In a proposal aimed at keeping Germany competitive in a fast-changing business world, Economy Minister Peter Altmaier also backed the idea of "national and European champions." Altmaier has long been a close ally of center-right Chancellor Angela Merkel.
Altmaier said his proposal is meant to kick-start a discussion in Germany and then in Europe on an industrial strategy to handle tough global competition, particularly from China, other Asian countries and the U.S.
German officials and experts worry that the country, Europe's biggest economy, risks falling behind the pace in the development of new technologies such as artificial intelligence and electric mobility.
The most eye-catching idea in Altmaier's proposal is the concept of an "investment fund" that could as a last resort be used to protect companies that develop key technologies from being taken over. Details have yet to be thrashed out.
Altmaier told reporters that, given the government has stakes in telecommunications firm Deutsche Telekom and mail company Deutsche Post and is still the sole owner of German railway operator Deutsche Bahn, "it must also be possible for the state to participate for a limited time in high-tech companies that are at least as important for our future."
But he also stressed that such stakes "must not lead to permanent nationalization because the state is lousy at business." His proposal states that buying new stakes should be balanced out by the government privatizing stakes in other areas.
Altmaier pointed to the acquisition of German robotics maker Kuka by Chinese appliance manufacturer Midea in 2016 to illustrate his concerns about German tech firms being snapped up.

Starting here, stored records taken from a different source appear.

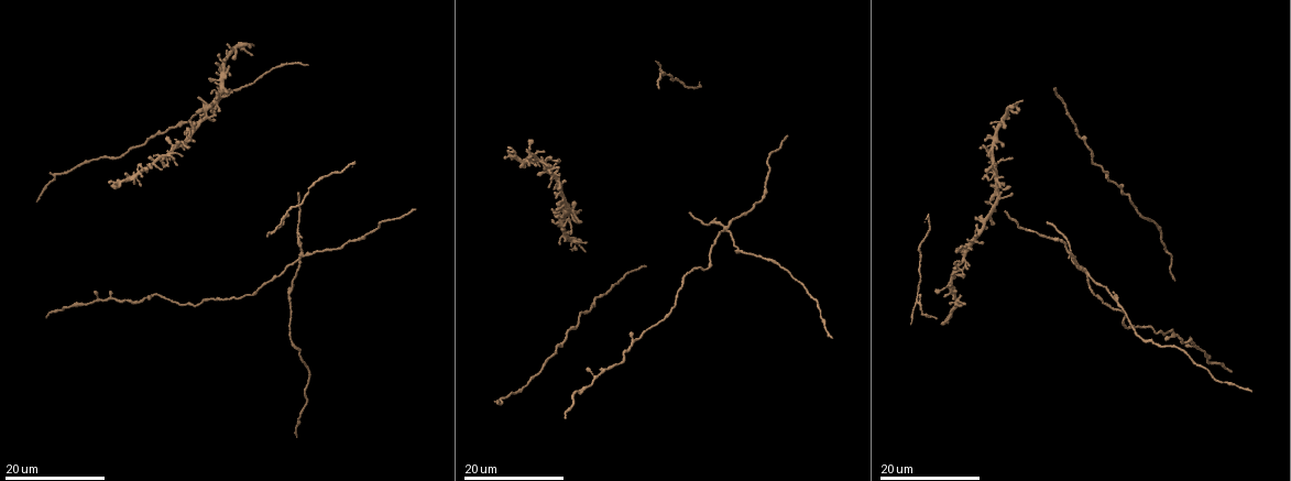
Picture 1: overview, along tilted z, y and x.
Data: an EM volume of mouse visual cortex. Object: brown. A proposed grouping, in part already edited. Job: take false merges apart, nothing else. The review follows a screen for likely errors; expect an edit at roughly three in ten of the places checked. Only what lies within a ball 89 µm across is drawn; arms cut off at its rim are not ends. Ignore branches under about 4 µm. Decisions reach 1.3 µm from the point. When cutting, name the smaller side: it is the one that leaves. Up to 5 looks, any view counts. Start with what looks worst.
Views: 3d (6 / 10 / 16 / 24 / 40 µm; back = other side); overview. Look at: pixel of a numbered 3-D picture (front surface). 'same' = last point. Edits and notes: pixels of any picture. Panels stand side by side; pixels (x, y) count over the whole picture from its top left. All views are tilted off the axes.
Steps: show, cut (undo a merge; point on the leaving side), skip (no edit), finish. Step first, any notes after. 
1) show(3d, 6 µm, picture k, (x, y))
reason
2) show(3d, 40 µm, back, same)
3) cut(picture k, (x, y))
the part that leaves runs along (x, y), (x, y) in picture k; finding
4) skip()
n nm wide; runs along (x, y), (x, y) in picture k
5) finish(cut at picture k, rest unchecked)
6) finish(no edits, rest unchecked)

show(3d, 24 µm, picture 1, (221, 84))
looks like a crossing

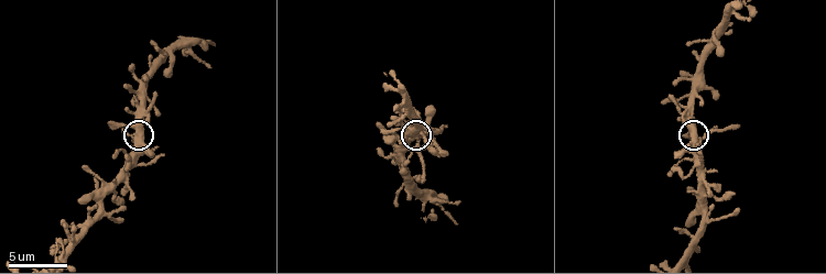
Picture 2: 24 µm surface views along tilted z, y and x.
show(3d, 6 µm, picture 2, (137, 142))
closer look

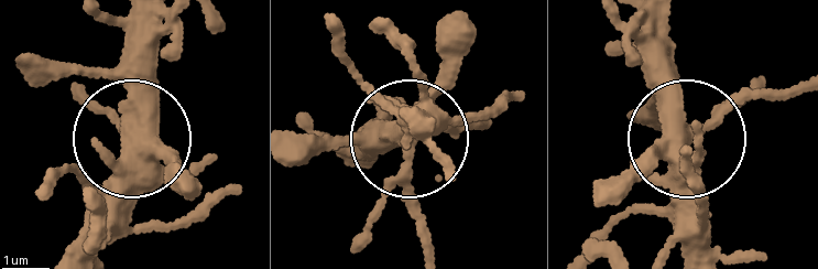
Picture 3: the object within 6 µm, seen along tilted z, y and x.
skip()
5 arms; one cell here

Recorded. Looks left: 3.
show(3d, 16 µm, picture 1, (581, 388))

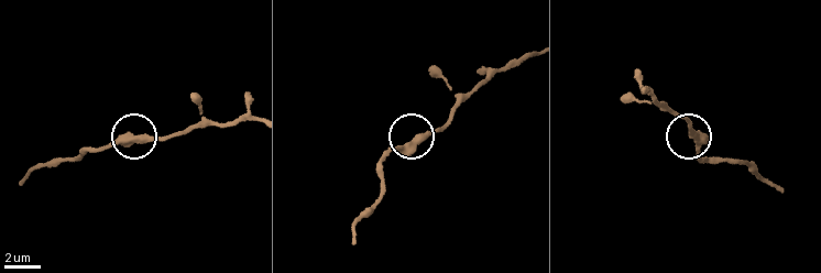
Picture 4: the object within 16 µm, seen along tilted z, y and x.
show(3d, 10 µm, picture 4, (130, 139))
closer look

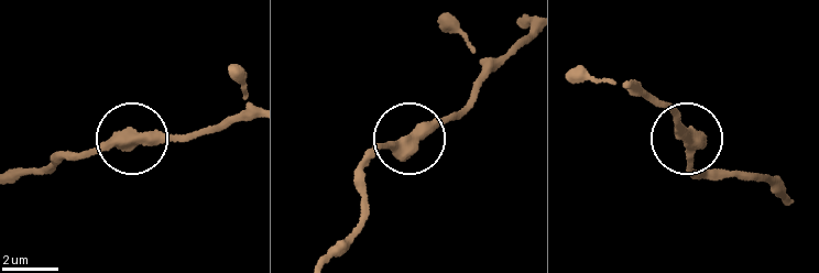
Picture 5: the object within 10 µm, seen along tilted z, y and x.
skip()
one cell here

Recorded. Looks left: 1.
finish(no edits, rest unchecked)

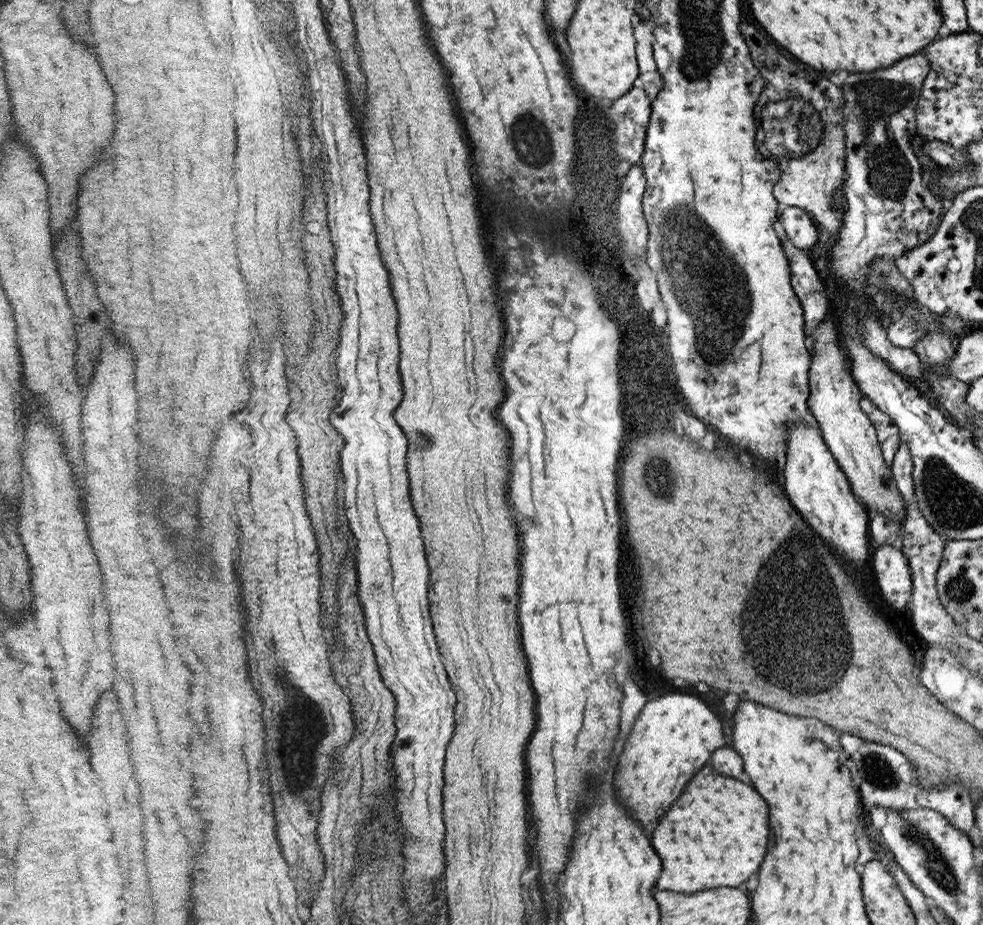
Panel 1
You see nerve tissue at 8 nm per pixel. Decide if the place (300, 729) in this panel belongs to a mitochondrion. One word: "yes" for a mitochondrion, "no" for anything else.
yes

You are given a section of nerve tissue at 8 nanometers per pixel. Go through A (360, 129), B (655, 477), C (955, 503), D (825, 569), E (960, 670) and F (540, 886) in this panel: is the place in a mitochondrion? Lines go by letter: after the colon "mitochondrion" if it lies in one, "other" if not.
A: other
B: mitochondrion
C: mitochondrion
D: other
E: other
F: other

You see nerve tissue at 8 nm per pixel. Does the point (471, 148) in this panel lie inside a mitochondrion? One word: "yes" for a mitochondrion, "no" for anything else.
no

Altmaier's proposal expressed concern that Germany hasn't created new companies of a world-leading size in recent years. It stated that if a country lacks companies with "the necessary critical mass" to compete against big international rivals, then "this leads de facto to being shut out of a significant and growing part of the world market."
It pointed to industrial conglomerate Siemens, Thyssenkrupp, Deutsche Bank and German automakers as examples of existing "champions," along with European plane maker Airbus, and mentioned railways as another challenge.

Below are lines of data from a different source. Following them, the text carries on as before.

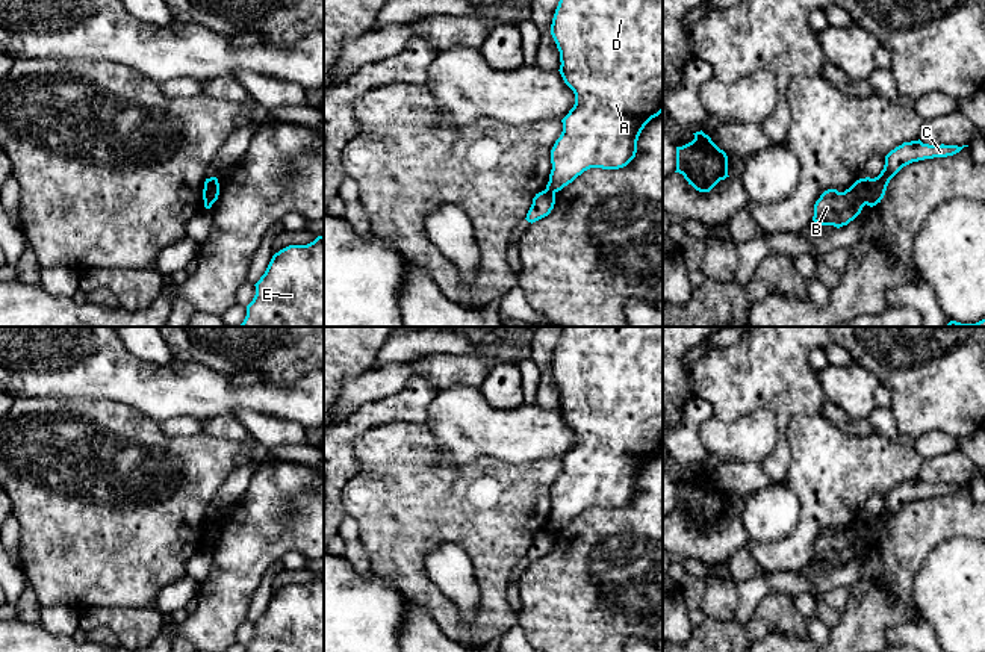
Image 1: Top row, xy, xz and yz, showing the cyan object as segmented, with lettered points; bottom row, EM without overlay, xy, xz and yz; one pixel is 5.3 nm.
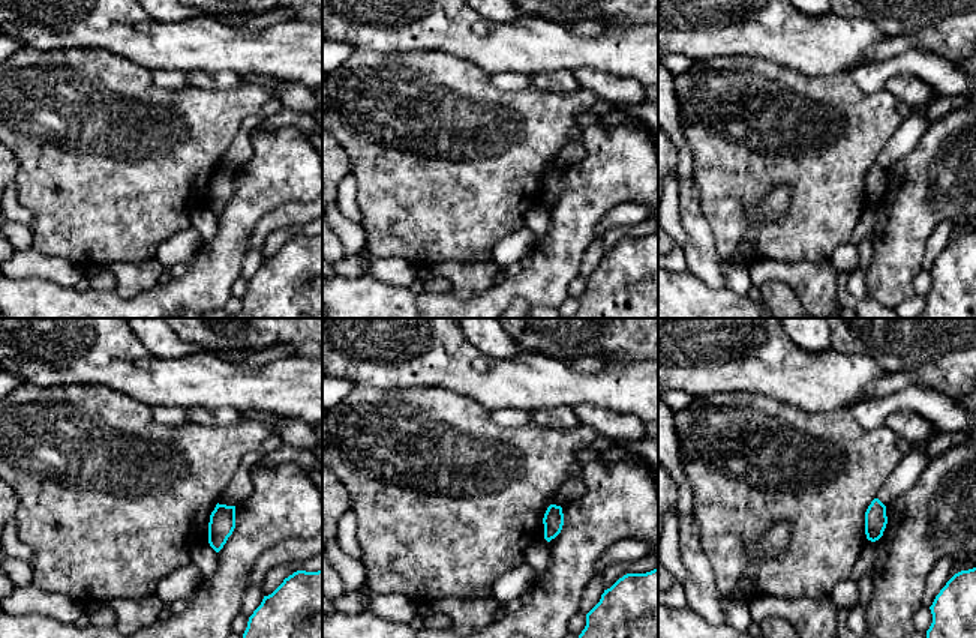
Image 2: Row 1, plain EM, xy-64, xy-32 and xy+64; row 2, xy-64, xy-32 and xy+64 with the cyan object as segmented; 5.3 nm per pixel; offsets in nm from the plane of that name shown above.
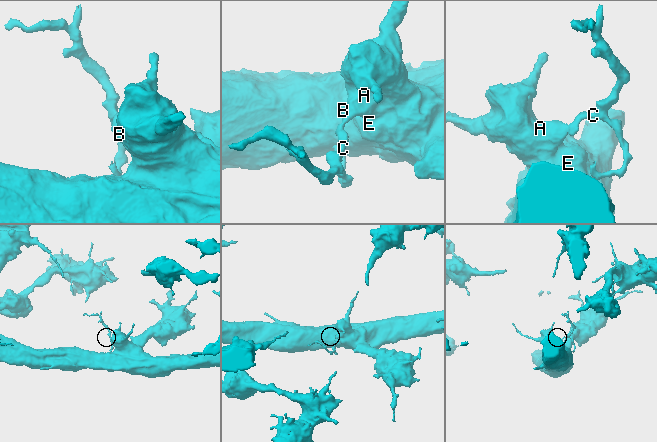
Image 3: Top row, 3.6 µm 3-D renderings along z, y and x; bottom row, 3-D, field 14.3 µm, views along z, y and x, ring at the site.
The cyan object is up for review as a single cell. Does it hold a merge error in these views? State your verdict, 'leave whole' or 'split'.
split

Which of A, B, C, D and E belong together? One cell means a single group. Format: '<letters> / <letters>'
A B D E / C

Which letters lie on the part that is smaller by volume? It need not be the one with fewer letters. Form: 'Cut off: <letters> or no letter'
Cut off: C

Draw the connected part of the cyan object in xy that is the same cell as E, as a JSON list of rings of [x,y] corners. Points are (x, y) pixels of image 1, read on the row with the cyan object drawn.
[[[324,236],[275,253],[238,327],[324,327]]]

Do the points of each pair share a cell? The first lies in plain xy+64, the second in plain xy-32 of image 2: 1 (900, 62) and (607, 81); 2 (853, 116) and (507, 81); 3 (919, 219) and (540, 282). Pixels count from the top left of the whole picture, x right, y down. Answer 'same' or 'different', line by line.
1: same
2: different
3: same

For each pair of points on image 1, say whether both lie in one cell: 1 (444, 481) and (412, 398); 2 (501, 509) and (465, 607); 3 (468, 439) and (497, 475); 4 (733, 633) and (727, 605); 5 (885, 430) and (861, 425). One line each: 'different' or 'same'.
1: different
2: different
3: different
4: different
5: different

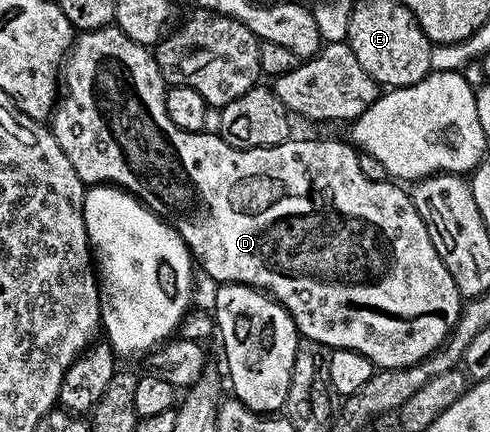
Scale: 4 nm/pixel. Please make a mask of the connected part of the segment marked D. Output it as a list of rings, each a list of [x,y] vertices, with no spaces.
[[[112,24],[100,30],[82,31],[72,41],[71,49],[65,59],[65,93],[56,105],[50,119],[57,144],[65,156],[69,156],[69,164],[83,181],[84,187],[110,184],[125,190],[143,205],[148,206],[157,217],[168,222],[181,236],[181,240],[191,250],[192,259],[215,281],[215,284],[240,282],[243,286],[251,286],[254,290],[262,290],[271,295],[276,302],[283,305],[295,322],[295,327],[306,341],[319,342],[331,350],[352,350],[361,352],[375,363],[376,367],[385,370],[405,370],[424,362],[434,350],[438,350],[447,341],[455,329],[459,313],[465,305],[457,284],[453,284],[453,276],[449,276],[449,268],[437,256],[437,248],[433,248],[433,240],[429,240],[429,228],[425,220],[417,212],[410,193],[402,185],[394,181],[374,182],[361,172],[359,154],[355,146],[346,141],[334,142],[331,138],[298,138],[292,137],[286,142],[269,148],[253,148],[238,150],[215,132],[185,132],[169,120],[169,112],[165,112],[165,96],[168,87],[163,80],[163,73],[155,62],[155,55],[150,49],[125,36],[118,26]]]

Siemens and France's Alstom hope to merge their rail operations to form a European champion backed by their countries' governments, but European Union authorities appear skeptical about giving it antitrust clearance.

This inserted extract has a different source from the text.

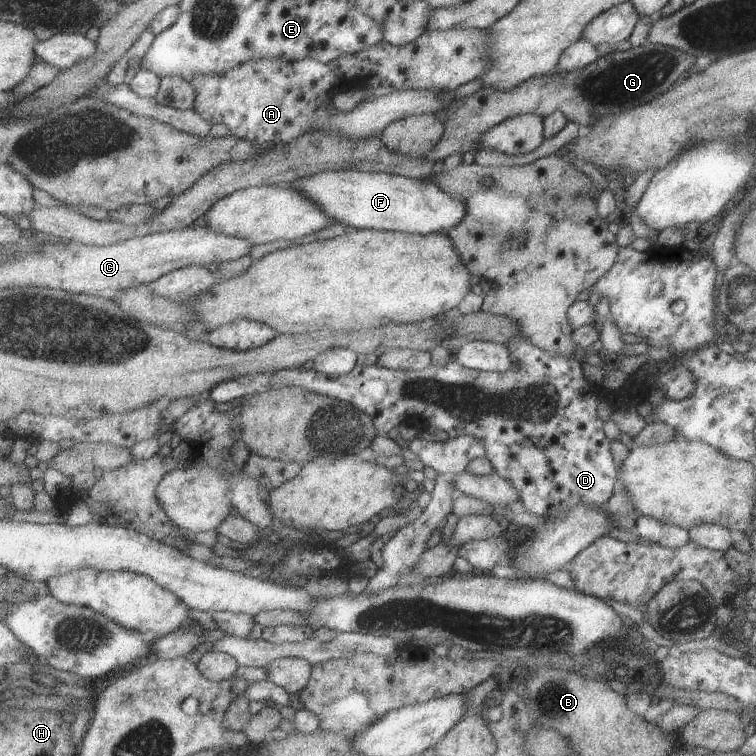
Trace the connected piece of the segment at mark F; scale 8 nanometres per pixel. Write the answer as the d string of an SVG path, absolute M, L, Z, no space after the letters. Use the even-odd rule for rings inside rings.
M353 169L323 170L312 174L309 170L300 174L301 186L293 186L304 192L327 211L334 221L355 227L380 231L397 231L426 235L445 233L465 216L465 206L457 198L445 194L438 185L425 179L414 179L389 173L368 173Z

Altmaier floated the idea of giving greater weight in competition law to the global, as opposed to national or European, market.
Separately, the government already moved in December to tighten the rules on non-EU investments in areas such as the defense and telecommunications sectors, as well as the media, lowering the threshold at which it can consider blocking such plans. That partly reflected increasing concerns about Chinese investors.
Altmaier's new proposals drew a mixed response.
Reinhard Houben, a lawmaker with the pro-business opposition Free Democrats, said they smacked of "command economy."